Task to complete
Transcribe each line of the material below exactly, keeping every character and line break as it is.

Stored data entries
__________

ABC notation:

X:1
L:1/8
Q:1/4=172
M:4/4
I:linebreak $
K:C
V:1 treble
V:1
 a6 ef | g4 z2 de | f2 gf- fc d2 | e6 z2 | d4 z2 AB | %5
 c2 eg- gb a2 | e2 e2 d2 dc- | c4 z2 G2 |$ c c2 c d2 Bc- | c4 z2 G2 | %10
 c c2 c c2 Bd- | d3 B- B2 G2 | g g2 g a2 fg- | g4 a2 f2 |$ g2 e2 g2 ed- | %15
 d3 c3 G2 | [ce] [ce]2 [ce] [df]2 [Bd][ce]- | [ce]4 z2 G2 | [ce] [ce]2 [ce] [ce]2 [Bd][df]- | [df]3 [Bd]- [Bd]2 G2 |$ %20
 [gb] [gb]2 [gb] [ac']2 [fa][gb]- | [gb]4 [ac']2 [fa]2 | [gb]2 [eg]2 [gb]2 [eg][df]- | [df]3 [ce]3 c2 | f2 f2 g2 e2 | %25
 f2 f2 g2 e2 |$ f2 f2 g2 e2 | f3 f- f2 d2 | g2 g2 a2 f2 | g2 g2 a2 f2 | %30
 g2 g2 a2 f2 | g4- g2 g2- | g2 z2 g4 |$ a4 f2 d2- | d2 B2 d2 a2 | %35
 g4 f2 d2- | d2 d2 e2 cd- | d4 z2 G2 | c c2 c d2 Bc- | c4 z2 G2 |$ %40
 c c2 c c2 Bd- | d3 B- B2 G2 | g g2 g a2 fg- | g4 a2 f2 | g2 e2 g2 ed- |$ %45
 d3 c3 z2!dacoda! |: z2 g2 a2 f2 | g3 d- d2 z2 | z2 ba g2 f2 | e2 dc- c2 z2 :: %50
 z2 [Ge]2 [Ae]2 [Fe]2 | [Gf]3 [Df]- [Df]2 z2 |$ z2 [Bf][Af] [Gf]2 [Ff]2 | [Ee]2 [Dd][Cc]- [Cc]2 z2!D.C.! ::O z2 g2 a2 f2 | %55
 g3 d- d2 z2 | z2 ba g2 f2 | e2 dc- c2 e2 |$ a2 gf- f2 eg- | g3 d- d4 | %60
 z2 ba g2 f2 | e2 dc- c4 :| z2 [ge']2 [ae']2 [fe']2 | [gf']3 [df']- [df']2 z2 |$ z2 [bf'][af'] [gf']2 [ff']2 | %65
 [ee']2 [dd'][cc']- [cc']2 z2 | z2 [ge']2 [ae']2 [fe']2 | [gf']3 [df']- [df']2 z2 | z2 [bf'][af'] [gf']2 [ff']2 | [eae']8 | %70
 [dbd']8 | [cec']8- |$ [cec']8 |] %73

__________

Result for this task
ABC notation:

X:1
L:1/8
Q:1/4=172
M:4/4
I:linebreak $
K:C
V:1 treble
V:1
 a6 ef | g4 z2 de | f2 gf- fc d2 | e6 z2 | d4 z2 AB | %5
 c2 eg- gb a2 | e2 e2 d2 dc- | c4 z2 G2 |$ c c2 c d2 Bc- | c4 z2 G2 | %10
 c c2 c c2 Bd- | d3 B- B2 G2 | g g2 g a2 fg- | g4 a2 f2 |$ g2 e2 g2 ed- | %15
 d3 c3 G2 | [ce] [ce]2 [ce] [df]2 [Bd][ce]- | [ce]4 z2 G2 | [ce] [ce]2 [ce] [ce]2 [Bd][df]- | [df]3 [Bd]- [Bd]2 G2 |$ %20
 [gb] [gb]2 [gb] [ac']2 [fa][gb]- | [gb]4 [ac']2 [fa]2 | [gb]2 [eg]2 [gb]2 [eg][df]- | [df]3 [ce]3 c2 | f2 f2 g2 e2 | %25
 f2 f2 g2 e2 |$ f2 f2 g2 e2 | f3 f- f2 d2 | g2 g2 a2 f2 | g2 g2 a2 f2 | %30
 g2 g2 a2 f2 | g4- g2 g2- | g2 z2 g4 |$ a4 f2 d2- | d2 B2 d2 a2 | %35
 g4 f2 d2- | d2 d2 e2 cd- | d4 z2 G2 | c c2 c d2 Bc- | c4 z2 G2 |$ %40
 c c2 c c2 Bd- | d3 B- B2 G2 | g g2 g a2 fg- | g4 a2 f2 | g2 e2 g2 ed- |$ %45
 d3 c3 z2!dacoda! |: z2 g2 a2 f2 | g3 d- d2 z2 | z2 ba g2 f2 | e2 dc- c2 z2 :: %50
 z2 [Ge]2 [Ae]2 [Fe]2 | [Gf]3 [Df]- [Df]2 z2 |$ z2 [Bf][Af] [Gf]2 [Ff]2 | [Ee]2 [Dd][Cc]- [Cc]2 z2!D.C.! ::O z2 g2 a2 f2 | %55
 g3 d- d2 z2 | z2 ba g2 f2 | e2 dc- c2 e2 |$ a2 gf- f2 eg- | g3 d- d4 | %60
 z2 ba g2 f2 | e2 dc- c4 :| z2 [ge']2 [ae']2 [fe']2 | [gf']3 [df']- [df']2 z2 |$ z2 [bf'][af'] [gf']2 [ff']2 | %65
 [ee']2 [dd'][cc']- [cc']2 z2 | z2 [ge']2 [ae']2 [fe']2 | [gf']3 [df']- [df']2 z2 | z2 [bf'][af'] [gf']2 [ff']2 | [eae']8 | %70
 [dbd']8 | [cec']8- |$ [cec']8 |] %73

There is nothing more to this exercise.